TU TAREA:
Vuelve a escribir, tal como aparecen, las líneas de las filas desde el comienzo hasta la línea que contiene "February 2025", ambas incluidas. No transcribas ninguna otra línea.

DATOS PROPORCIONADOS:
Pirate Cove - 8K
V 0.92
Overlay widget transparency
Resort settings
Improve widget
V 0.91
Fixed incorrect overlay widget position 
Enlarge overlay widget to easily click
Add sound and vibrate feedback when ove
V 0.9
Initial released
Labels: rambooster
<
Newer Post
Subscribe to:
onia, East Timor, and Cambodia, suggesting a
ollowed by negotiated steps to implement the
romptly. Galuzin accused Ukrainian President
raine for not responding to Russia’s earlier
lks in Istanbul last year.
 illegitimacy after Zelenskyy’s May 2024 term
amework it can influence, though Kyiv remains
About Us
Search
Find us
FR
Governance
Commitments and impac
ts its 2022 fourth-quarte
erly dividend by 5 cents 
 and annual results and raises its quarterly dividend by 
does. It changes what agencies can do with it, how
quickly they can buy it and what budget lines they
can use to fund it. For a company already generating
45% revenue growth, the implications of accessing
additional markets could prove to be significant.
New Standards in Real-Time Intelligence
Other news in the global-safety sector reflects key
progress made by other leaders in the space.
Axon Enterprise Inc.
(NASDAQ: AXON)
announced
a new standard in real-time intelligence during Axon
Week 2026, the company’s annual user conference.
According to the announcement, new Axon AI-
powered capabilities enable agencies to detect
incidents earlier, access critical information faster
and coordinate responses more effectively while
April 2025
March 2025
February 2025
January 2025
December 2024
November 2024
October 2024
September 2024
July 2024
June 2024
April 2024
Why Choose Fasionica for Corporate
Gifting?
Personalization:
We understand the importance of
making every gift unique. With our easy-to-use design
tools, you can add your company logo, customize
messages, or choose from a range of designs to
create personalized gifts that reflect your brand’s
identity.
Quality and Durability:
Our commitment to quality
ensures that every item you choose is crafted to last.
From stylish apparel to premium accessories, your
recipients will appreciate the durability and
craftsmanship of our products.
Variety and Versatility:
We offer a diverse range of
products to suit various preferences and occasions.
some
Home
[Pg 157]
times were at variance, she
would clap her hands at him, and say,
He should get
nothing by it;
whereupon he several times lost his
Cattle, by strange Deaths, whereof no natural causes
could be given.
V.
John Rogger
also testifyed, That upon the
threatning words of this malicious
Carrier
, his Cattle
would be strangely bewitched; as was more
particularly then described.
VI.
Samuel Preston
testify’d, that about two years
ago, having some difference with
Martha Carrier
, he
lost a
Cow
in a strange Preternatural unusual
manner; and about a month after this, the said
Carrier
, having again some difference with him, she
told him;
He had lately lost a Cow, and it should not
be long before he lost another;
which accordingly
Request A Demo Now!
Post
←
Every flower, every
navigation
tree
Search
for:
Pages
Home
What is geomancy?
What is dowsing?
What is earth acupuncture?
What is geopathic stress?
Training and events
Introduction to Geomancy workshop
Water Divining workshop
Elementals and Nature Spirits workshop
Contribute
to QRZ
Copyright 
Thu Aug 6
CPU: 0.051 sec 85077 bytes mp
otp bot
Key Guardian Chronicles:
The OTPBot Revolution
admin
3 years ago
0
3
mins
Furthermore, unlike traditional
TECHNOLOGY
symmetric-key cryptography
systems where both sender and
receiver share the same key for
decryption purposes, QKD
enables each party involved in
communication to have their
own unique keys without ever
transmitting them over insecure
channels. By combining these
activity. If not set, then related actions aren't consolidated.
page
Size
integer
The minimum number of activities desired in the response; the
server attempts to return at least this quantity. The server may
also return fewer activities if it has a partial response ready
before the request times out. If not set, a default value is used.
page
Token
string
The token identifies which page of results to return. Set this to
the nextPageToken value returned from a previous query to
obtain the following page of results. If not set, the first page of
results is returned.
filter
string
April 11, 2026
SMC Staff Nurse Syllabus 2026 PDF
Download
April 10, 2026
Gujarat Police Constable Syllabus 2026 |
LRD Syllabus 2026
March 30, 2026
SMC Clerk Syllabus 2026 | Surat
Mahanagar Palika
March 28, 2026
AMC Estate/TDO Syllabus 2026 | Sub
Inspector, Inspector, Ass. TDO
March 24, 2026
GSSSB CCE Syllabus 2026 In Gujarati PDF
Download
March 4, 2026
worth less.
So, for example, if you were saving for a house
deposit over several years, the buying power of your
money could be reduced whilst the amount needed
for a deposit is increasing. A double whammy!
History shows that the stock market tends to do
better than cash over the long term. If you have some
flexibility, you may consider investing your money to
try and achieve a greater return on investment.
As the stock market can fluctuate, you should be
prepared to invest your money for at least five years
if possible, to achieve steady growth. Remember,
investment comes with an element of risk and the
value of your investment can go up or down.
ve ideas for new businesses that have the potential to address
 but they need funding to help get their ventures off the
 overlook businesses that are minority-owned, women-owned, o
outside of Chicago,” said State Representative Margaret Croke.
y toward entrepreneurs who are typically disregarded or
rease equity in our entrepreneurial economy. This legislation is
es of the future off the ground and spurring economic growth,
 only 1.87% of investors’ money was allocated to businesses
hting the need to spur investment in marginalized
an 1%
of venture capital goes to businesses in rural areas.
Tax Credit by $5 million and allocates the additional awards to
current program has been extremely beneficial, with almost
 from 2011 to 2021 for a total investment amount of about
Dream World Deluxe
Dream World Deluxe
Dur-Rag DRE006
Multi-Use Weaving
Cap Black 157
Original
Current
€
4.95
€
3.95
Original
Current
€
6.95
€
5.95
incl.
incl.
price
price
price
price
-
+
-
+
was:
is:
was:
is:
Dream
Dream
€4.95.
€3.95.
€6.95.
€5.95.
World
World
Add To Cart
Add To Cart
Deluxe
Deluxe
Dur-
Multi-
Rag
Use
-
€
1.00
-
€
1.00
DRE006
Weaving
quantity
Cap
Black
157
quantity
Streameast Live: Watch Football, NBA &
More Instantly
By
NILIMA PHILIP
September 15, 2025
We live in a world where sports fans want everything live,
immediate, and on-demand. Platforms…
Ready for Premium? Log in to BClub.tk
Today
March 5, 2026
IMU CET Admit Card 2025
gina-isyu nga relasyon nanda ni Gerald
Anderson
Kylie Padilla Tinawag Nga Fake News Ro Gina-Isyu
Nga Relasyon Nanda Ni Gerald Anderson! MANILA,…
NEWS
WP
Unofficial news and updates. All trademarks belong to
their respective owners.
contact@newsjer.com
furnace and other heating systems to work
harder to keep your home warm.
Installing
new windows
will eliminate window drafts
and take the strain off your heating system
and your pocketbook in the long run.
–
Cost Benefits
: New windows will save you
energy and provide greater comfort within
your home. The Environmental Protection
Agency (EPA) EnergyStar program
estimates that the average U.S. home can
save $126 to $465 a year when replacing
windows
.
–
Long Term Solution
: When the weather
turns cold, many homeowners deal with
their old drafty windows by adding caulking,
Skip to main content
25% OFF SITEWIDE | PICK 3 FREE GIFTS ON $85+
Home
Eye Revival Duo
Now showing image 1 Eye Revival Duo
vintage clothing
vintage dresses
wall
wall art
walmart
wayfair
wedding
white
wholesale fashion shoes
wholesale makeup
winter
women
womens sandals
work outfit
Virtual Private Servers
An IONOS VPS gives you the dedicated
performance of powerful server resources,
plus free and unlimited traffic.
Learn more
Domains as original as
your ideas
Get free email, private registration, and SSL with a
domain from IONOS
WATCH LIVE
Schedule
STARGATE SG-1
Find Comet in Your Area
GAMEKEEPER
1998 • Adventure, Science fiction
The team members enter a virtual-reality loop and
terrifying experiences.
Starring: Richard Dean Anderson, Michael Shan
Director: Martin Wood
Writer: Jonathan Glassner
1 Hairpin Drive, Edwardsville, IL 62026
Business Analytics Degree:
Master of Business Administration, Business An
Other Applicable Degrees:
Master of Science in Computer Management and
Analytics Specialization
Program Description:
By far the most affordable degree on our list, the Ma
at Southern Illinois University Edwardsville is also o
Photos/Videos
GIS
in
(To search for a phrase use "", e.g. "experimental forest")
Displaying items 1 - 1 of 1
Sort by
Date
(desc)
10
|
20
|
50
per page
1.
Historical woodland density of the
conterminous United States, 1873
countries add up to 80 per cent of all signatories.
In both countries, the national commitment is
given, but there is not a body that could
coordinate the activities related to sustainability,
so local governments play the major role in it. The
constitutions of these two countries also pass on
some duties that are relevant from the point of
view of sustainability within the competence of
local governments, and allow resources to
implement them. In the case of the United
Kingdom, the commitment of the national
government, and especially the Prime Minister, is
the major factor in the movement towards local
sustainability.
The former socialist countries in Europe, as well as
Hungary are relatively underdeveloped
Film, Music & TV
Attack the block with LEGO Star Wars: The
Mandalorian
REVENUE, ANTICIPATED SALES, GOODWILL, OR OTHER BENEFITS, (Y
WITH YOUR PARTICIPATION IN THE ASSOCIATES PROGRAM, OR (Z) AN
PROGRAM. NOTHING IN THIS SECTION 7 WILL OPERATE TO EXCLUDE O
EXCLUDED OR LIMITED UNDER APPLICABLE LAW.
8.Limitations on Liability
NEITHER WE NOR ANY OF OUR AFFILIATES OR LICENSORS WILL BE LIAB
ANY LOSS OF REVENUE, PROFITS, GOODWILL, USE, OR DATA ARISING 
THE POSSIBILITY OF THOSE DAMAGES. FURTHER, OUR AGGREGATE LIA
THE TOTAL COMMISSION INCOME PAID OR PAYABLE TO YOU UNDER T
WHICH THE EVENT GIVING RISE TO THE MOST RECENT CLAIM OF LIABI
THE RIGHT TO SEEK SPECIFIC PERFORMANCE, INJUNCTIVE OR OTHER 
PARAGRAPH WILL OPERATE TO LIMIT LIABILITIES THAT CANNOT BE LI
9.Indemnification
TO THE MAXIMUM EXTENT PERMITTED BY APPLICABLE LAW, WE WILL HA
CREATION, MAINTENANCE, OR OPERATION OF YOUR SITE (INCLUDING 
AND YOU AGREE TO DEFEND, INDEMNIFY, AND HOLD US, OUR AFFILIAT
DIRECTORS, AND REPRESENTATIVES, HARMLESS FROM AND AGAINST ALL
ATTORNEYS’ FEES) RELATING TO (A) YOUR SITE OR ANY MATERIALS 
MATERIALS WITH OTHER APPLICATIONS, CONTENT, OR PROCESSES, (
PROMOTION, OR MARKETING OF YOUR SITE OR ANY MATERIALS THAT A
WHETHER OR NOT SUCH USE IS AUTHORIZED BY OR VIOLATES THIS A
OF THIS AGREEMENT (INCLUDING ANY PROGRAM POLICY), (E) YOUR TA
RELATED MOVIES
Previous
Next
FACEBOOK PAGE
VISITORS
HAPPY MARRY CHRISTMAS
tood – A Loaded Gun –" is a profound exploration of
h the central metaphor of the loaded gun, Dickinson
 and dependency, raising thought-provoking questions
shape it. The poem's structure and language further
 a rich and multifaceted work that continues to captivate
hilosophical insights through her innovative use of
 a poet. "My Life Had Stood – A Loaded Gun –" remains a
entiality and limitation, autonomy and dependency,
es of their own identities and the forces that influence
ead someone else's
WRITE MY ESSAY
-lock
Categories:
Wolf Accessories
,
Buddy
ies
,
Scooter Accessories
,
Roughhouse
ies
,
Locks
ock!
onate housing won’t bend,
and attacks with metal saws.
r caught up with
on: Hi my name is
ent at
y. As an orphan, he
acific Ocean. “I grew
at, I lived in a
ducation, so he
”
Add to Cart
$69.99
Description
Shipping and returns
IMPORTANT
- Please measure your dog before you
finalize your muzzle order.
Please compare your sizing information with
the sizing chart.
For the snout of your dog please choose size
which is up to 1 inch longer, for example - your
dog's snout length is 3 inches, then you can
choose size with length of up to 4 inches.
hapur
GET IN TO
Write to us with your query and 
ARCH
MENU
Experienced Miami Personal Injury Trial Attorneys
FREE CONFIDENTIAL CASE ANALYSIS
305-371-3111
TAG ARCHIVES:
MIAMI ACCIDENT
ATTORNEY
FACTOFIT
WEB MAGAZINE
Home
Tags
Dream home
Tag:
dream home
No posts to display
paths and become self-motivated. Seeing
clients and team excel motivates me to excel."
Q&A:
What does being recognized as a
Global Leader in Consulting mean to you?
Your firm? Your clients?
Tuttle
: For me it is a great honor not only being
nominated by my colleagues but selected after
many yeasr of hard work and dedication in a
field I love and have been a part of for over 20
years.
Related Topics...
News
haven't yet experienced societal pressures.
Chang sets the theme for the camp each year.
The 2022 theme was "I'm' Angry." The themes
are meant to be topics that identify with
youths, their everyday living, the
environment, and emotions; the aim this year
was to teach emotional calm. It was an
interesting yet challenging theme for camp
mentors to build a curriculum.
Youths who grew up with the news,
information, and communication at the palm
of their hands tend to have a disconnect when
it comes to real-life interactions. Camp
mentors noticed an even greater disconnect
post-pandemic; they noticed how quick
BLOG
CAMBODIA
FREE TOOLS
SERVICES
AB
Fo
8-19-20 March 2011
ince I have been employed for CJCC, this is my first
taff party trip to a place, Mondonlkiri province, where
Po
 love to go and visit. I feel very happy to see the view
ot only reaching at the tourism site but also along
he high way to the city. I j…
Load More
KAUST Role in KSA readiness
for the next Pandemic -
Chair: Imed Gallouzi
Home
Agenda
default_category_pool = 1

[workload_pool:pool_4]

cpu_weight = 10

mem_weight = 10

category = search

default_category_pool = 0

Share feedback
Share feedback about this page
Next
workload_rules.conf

RESPUESTA:
Pirate Cove - 8K
V 0.92
Overlay widget transparency
Resort settings
Improve widget
V 0.91
Fixed incorrect overlay widget position 
Enlarge overlay widget to easily click
Add sound and vibrate feedback when ove
V 0.9
Initial released
Labels: rambooster
<
Newer Post
Subscribe to:
onia, East Timor, and Cambodia, suggesting a
ollowed by negotiated steps to implement the
romptly. Galuzin accused Ukrainian President
raine for not responding to Russia’s earlier
lks in Istanbul last year.
 illegitimacy after Zelenskyy’s May 2024 term
amework it can influence, though Kyiv remains
About Us
Search
Find us
FR
Governance
Commitments and impac
ts its 2022 fourth-quarte
erly dividend by 5 cents 
 and annual results and raises its quarterly dividend by 
does. It changes what agencies can do with it, how
quickly they can buy it and what budget lines they
can use to fund it. For a company already generating
45% revenue growth, the implications of accessing
additional markets could prove to be significant.
New Standards in Real-Time Intelligence
Other news in the global-safety sector reflects key
progress made by other leaders in the space.
Axon Enterprise Inc.
(NASDAQ: AXON)
announced
a new standard in real-time intelligence during Axon
Week 2026, the company’s annual user conference.
According to the announcement, new Axon AI-
powered capabilities enable agencies to detect
incidents earlier, access critical information faster
and coordinate responses more effectively while
April 2025
March 2025
February 2025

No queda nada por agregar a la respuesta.